As part of the deal, the FDIC agreed to absorb some losses from the troubled loan portfolio. That's after OneWest absorbs the first $2.5 billion in losses, the FDIC said.
But Sacramento bankruptcy lawyer Peter Macaluso claims the shared-loss agreement will reward OneWest for foreclosing on homes. Here's how, he said: The company bought IndyMac's troubled portfolio at a 30 percent discount. It can count on the FDIC eventually reimbursing 80 percent or more of its losses – and also can keep proceeds from the foreclosure sales.
Got that? Uncle Sam isn’t making it worth their while to keep homeowners in their homes even after they successfully jump through one hoop of fire after another. Quite the contrary: The federal government, through the FDIC, is making it more profitable to evict even responsible homeowners like the Morgans. In other words, this responsible family who always paid their debts never had a chance. OneWest never intended to deal with them or their broker in good faith.

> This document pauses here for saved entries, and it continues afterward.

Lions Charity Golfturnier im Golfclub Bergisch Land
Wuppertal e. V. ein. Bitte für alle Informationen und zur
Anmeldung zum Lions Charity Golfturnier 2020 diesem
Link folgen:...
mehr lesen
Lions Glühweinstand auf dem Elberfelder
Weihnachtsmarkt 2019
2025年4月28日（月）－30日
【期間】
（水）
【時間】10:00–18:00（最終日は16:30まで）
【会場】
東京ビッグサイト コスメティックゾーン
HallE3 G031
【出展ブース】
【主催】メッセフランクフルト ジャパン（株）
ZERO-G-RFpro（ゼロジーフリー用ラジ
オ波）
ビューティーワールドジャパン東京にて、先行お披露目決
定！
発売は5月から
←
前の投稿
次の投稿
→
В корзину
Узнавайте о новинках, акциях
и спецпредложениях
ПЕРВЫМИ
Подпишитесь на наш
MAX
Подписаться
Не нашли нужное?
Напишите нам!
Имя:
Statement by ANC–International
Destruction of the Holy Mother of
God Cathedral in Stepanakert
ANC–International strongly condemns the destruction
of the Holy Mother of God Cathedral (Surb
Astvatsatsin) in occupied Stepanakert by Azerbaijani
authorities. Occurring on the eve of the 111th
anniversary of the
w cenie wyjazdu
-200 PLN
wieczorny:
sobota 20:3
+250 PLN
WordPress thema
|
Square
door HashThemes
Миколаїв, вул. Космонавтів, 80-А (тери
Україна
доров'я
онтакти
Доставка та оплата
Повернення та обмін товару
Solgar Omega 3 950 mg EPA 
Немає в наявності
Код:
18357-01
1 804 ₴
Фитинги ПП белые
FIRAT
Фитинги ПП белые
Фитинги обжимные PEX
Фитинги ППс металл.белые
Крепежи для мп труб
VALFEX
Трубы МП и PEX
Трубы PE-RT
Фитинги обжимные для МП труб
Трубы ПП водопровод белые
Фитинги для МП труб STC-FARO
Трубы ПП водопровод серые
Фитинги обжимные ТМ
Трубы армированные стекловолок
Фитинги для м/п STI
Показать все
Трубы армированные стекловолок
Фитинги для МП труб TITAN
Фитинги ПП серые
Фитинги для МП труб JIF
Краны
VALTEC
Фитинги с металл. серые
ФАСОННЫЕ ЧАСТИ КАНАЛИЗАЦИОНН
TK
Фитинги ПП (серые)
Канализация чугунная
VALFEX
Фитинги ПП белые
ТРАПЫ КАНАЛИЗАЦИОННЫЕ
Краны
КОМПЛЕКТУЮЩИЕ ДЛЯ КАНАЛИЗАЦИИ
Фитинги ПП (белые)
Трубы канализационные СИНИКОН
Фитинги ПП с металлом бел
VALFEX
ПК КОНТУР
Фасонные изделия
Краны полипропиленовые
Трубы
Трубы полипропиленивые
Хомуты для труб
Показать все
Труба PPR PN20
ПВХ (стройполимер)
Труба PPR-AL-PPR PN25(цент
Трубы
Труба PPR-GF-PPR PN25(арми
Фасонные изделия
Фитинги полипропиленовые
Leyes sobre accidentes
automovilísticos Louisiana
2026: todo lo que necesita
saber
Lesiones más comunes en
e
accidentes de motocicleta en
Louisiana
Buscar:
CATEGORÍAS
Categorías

There’s something seriously wrong with that. There’s something evil, twisted and wicked about not only someone actually having the cajones to think up shit like that but what’s even more disturbing is that it’s all fucking legal, as legal as vulture funds.
And that’s what this is, essentially. The Morgans' heavily-mortgaged house is a nontoxic asset that’s been swapped and bundled along with thousands of others much in the same way that life insurance policies are bought up literally at hospice bedsides for pennies on the dollar then sold back for obscenely huge profits. In the life insurance scam, the sooner you die, the more money they make. By the same token, the same principle can be applied to every other aspect of business, including real estate. The sooner the Morgans get evicted, the sooner they can reap huge profits over this house that Alicia’s husband’s been paying off for 27 years.
People, we’ve got to get the word out about this. Those ten lawsuits alluded to in that Sacramento Bee article means the Morgans’ story isn’t unique. Far from it. In fact, 10,000 mortgages are getting foreclosed on every single day in this land grab sponsored by the US government. Alicia’s family is a mere recurring symptom of a disease that has not only criminalized insolvency and poverty, it’s also victimized those who have had the decks stacked against them, prevailed against almost impossible odds, only to have that stone on their backs shot with a big-ass lightning bolt so they have to scramble down and start over. It’s like the myth of Sisyphus on steroids.
And we can’t let these cocksuckers get away with this. Alicia’s the closest thing I’ve ever had to a sister. Like me, she’s played a rigged game under bullshit rules imposed on her by psychopaths and sociopaths, emerged victorious and still is the victim of every dirty trick in the book to keep from modifying their predatory, misleading loan. And she’s one of us.
Time’s running out. All the money in the world won’t save them. And we have to shame this bank into doing the right thing and let them renegotiate their loan and keep their house. They have nowhere to go, no one to whom they can turn except for us. If and when the Sheriff comes to evict them, Alicia will fight like hell to stay in that house and I told her to get a video camera and to keep it rolling if it comes to that. Remember the first reel of Capitalism: A Love Story?
Yeah, it’s kind of like that. And not only does it hit too close to home, by the time the Dick Hickocks and Perry Smiths of IndyMac/OneWest are done, home will no longer even exist.